YOUR ASSIGNMENT:
The word "down" occurs in some lines of the data. Return each such line.

Collected data entries:
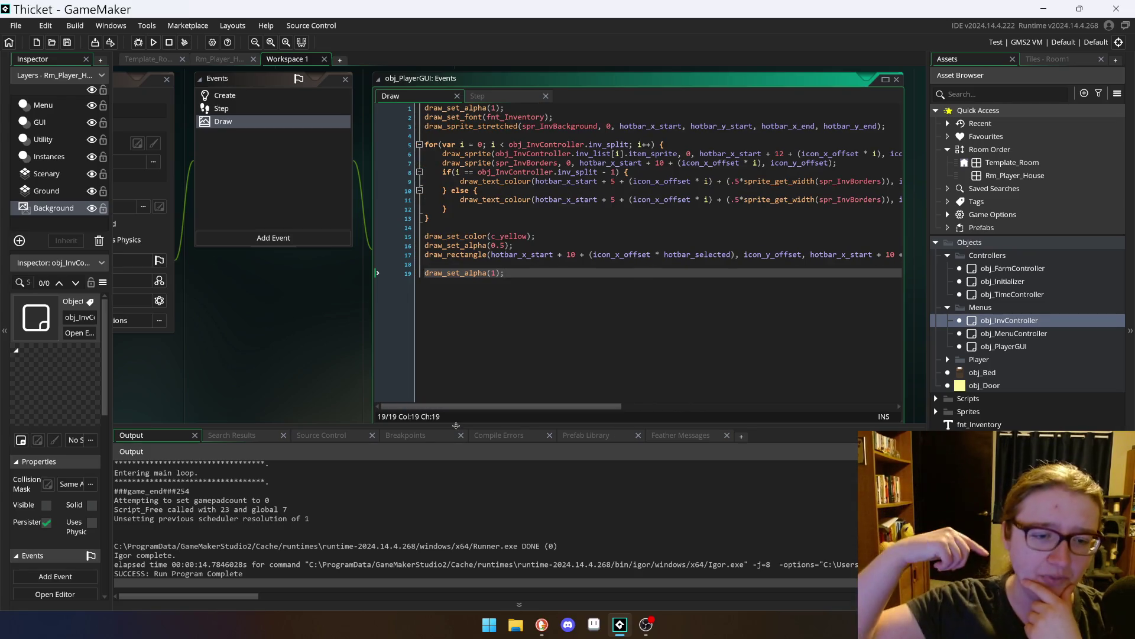
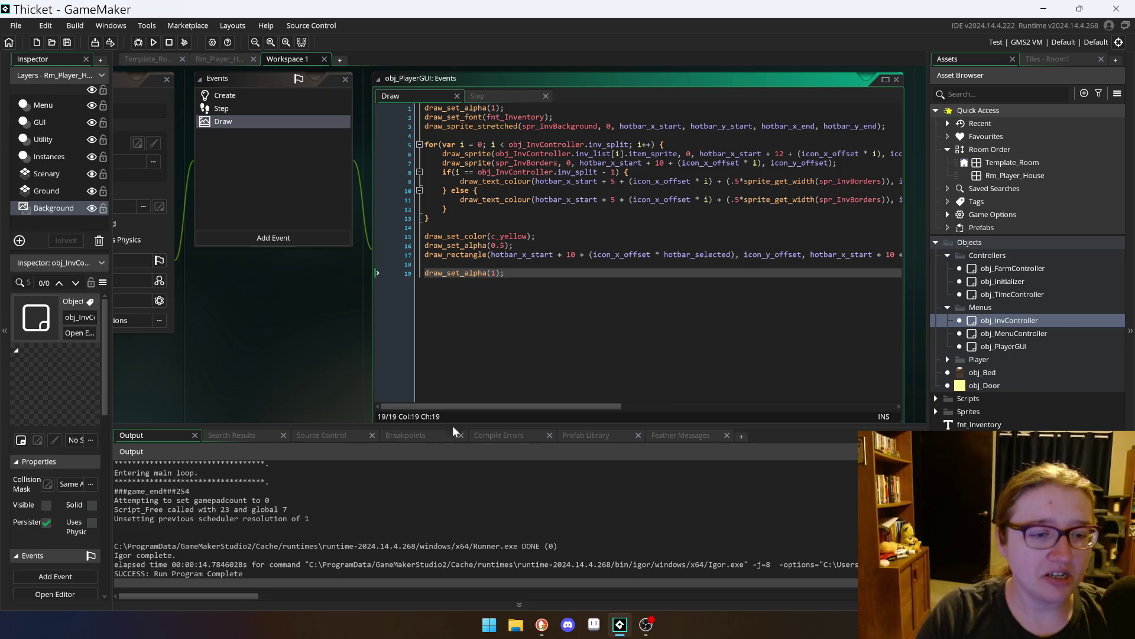
Step: Scroll and pan the workspace up toward the obj_InvController windows
scroll(307, 355, "up", 3)
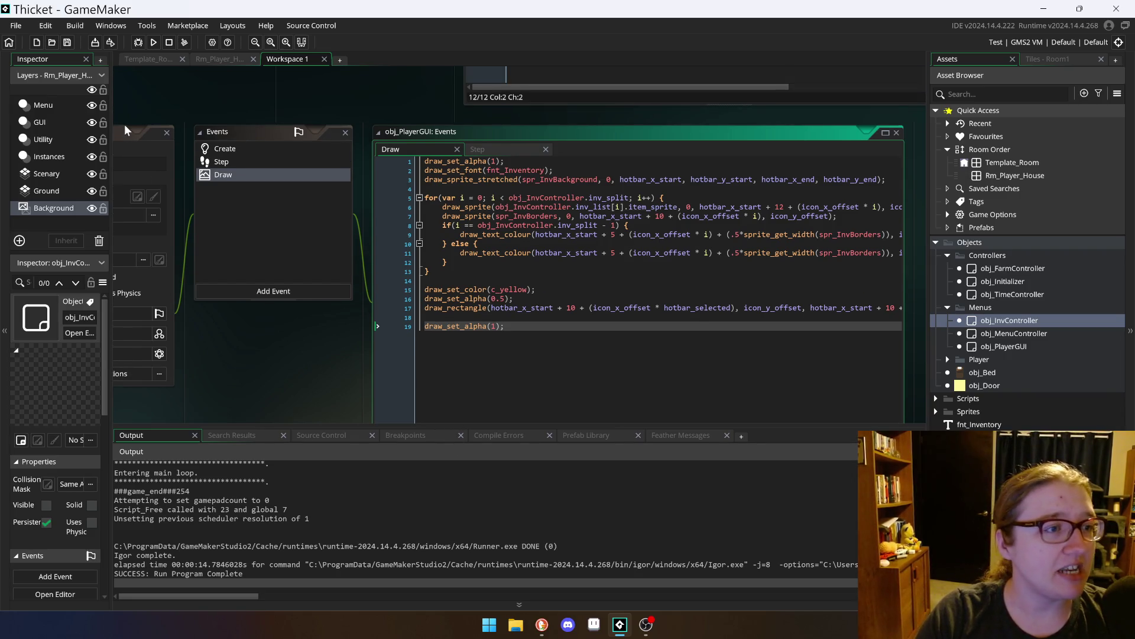
scroll(124, 124, "left", 3)
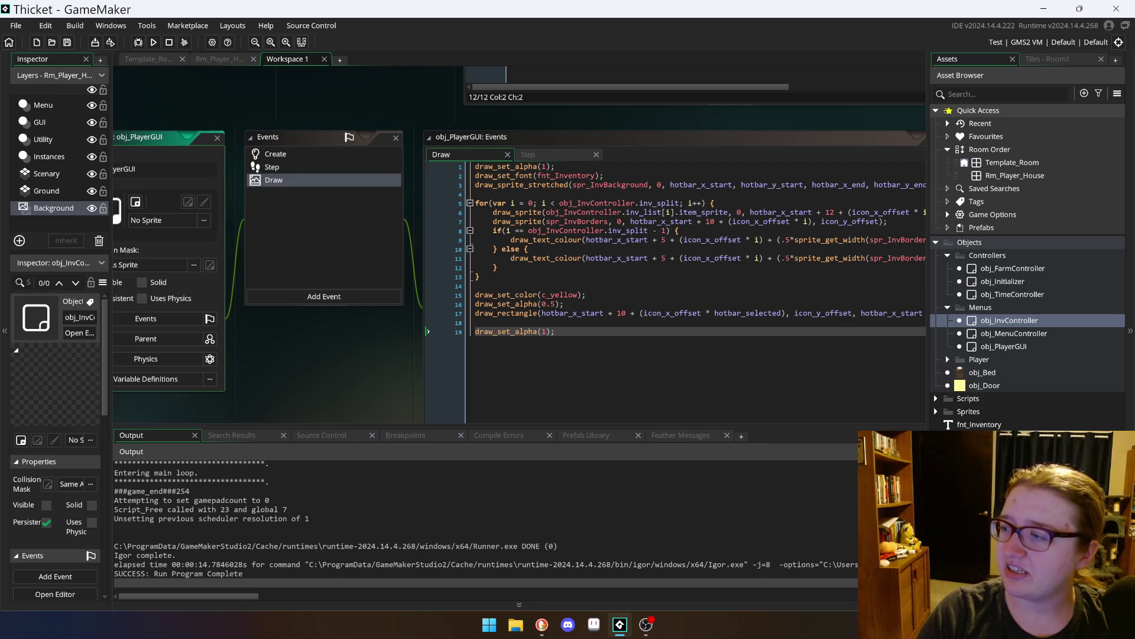
scroll(145, 134, "down", 1)
scroll(145, 134, "up", 1)
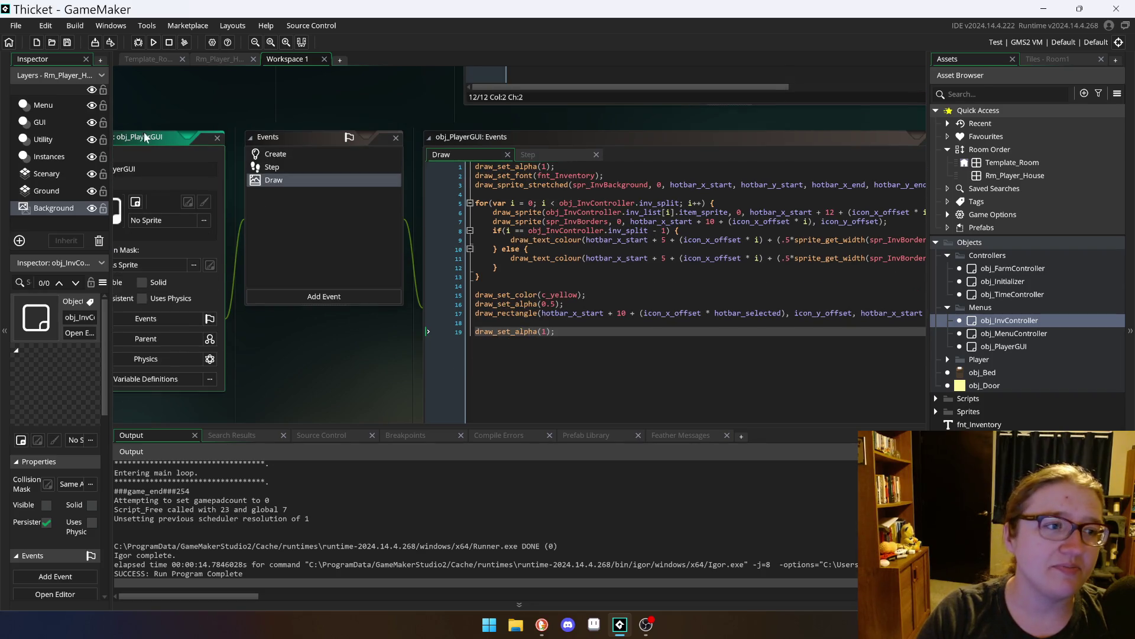
scroll(161, 138, "down", 1)
scroll(161, 137, "right", 1)
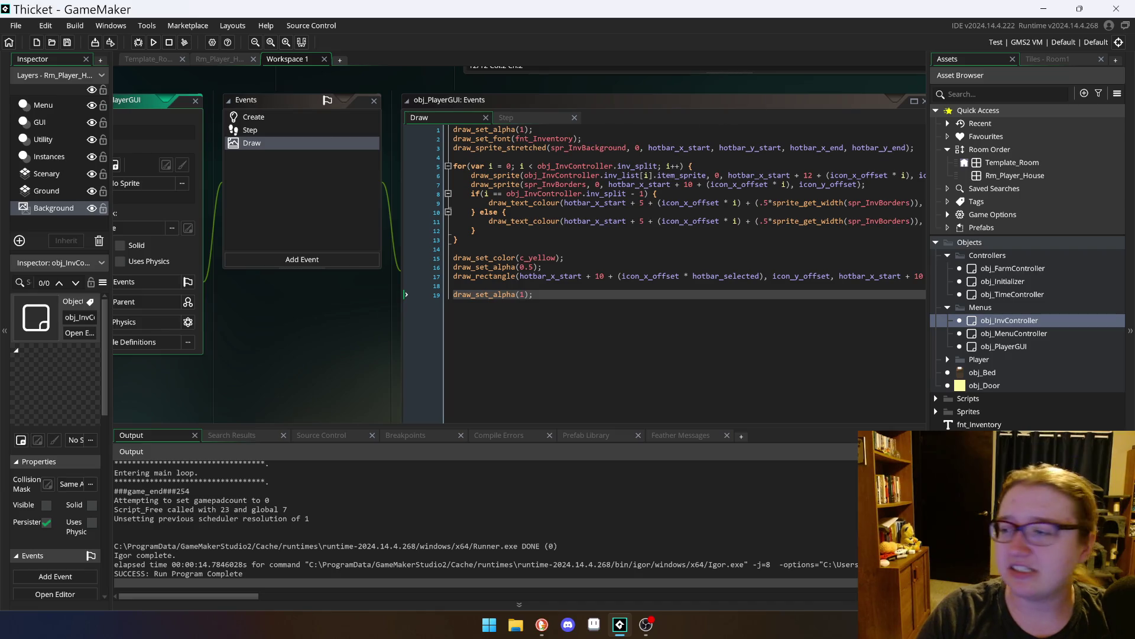
scroll(161, 137, "up", 1)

YOUR RESPONSE:
scroll(145, 134, "down", 1)
scroll(161, 138, "down", 1)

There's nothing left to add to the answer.